Stored items:
------------------------------------------------------------------------
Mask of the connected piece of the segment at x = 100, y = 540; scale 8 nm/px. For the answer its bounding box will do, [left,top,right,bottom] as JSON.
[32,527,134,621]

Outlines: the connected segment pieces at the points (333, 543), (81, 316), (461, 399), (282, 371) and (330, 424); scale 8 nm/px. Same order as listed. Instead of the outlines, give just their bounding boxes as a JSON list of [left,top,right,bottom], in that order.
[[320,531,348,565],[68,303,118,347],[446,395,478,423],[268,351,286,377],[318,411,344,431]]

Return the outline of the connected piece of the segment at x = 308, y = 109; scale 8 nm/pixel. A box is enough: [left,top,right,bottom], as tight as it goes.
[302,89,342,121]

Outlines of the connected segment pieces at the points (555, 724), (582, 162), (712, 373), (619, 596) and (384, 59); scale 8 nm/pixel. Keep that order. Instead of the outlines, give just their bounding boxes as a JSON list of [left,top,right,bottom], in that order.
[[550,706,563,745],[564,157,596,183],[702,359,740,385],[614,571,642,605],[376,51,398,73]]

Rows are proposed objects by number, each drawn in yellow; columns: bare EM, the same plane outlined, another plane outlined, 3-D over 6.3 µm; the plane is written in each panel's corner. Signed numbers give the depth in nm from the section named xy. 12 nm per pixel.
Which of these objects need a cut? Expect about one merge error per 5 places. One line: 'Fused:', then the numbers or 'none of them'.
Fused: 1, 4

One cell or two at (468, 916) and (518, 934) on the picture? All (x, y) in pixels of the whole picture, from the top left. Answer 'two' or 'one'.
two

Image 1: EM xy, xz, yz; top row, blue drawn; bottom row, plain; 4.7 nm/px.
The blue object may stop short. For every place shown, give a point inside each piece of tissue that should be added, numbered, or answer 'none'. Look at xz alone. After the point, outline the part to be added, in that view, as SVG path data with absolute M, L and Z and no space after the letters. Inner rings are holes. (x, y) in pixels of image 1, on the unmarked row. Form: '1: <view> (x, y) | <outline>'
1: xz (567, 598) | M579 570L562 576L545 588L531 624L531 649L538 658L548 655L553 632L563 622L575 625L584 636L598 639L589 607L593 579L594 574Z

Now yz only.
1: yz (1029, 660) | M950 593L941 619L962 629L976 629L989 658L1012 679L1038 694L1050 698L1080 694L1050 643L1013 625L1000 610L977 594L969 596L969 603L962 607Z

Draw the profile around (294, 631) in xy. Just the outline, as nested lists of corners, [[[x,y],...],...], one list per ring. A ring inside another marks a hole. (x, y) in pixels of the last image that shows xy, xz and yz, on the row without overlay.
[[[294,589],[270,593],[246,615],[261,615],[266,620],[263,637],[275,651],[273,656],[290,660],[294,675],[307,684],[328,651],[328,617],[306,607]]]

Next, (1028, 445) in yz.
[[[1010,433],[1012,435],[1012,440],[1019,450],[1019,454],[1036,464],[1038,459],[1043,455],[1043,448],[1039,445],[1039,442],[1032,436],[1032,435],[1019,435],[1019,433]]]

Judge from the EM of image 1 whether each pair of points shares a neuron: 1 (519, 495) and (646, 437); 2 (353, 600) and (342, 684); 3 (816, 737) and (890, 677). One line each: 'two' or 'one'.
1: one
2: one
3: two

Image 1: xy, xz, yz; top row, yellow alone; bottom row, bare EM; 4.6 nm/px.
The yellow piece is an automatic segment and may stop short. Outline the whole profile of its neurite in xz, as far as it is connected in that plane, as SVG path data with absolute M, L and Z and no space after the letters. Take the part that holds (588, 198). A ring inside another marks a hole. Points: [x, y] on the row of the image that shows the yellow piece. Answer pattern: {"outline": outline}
------------------------------------------------------------------------
# ACTIVITY
Copy every entry exactly, leaving nothing out.

# EXERCISE OUTPUT
Mask of the connected piece of the segment at x = 100, y = 540; scale 8 nm/px. For the answer its bounding box will do, [left,top,right,bottom] as JSON.
[32,527,134,621]

Outlines: the connected segment pieces at the points (333, 543), (81, 316), (461, 399), (282, 371) and (330, 424); scale 8 nm/px. Same order as listed. Instead of the outlines, give just their bounding boxes as a JSON list of [left,top,right,bottom], in that order.
[[320,531,348,565],[68,303,118,347],[446,395,478,423],[268,351,286,377],[318,411,344,431]]

Return the outline of the connected piece of the segment at x = 308, y = 109; scale 8 nm/pixel. A box is enough: [left,top,right,bottom], as tight as it goes.
[302,89,342,121]

Outlines of the connected segment pieces at the points (555, 724), (582, 162), (712, 373), (619, 596) and (384, 59); scale 8 nm/pixel. Keep that order. Instead of the outlines, give just their bounding boxes as a JSON list of [left,top,right,bottom], in that order.
[[550,706,563,745],[564,157,596,183],[702,359,740,385],[614,571,642,605],[376,51,398,73]]

Rows are proposed objects by number, each drawn in yellow; columns: bare EM, the same plane outlined, another plane outlined, 3-D over 6.3 µm; the plane is written in each panel's corner. Signed numbers give the depth in nm from the section named xy. 12 nm per pixel.
Which of these objects need a cut? Expect about one merge error per 5 places. One line: 'Fused:', then the numbers or 'none of them'.
Fused: 1, 4

One cell or two at (468, 916) and (518, 934) on the picture? All (x, y) in pixels of the whole picture, from the top left. Answer 'two' or 'one'.
two

Image 1: EM xy, xz, yz; top row, blue drawn; bottom row, plain; 4.7 nm/px.
The blue object may stop short. For every place shown, give a point inside each piece of tissue that should be added, numbered, or answer 'none'. Look at xz alone. After the point, outline the part to be added, in that view, as SVG path data with absolute M, L and Z and no space after the letters. Inner rings are holes. (x, y) in pixels of image 1, on the unmarked row. Form: '1: <view> (x, y) | <outline>'
1: xz (567, 598) | M579 570L562 576L545 588L531 624L531 649L538 658L548 655L553 632L563 622L575 625L584 636L598 639L589 607L593 579L594 574Z

Now yz only.
1: yz (1029, 660) | M950 593L941 619L962 629L976 629L989 658L1012 679L1038 694L1050 698L1080 694L1050 643L1013 625L1000 610L977 594L969 596L969 603L962 607Z

Draw the profile around (294, 631) in xy. Just the outline, as nested lists of corners, [[[x,y],...],...], one list per ring. A ring inside another marks a hole. (x, y) in pixels of the last image that shows xy, xz and yz, on the row without overlay.
[[[294,589],[270,593],[246,615],[261,615],[266,620],[263,637],[275,651],[273,656],[290,660],[294,675],[307,684],[328,651],[328,617],[306,607]]]

Next, (1028, 445) in yz.
[[[1010,433],[1012,435],[1012,440],[1019,450],[1019,454],[1036,464],[1038,459],[1043,455],[1043,448],[1039,445],[1039,442],[1032,436],[1032,435],[1019,435],[1019,433]]]

Judge from the EM of image 1 whether each pair of points shares a neuron: 1 (519, 495) and (646, 437); 2 (353, 600) and (342, 684); 3 (816, 737) and (890, 677). One line each: 'two' or 'one'.
1: one
2: one
3: two

Image 1: xy, xz, yz; top row, yellow alone; bottom row, bare EM; 4.6 nm/px.
The yellow piece is an automatic segment and may stop short. Outline the whole profile of its neurite in xz, as far as it is connected in that plane, as SVG path data with absolute M, L and Z and no space after the letters. Take the part that holds (588, 198). A ring inside another marks a hole. Points: [x, y] on the row of the image that shows the yellow piece. Answer pattern: {"outline": outline}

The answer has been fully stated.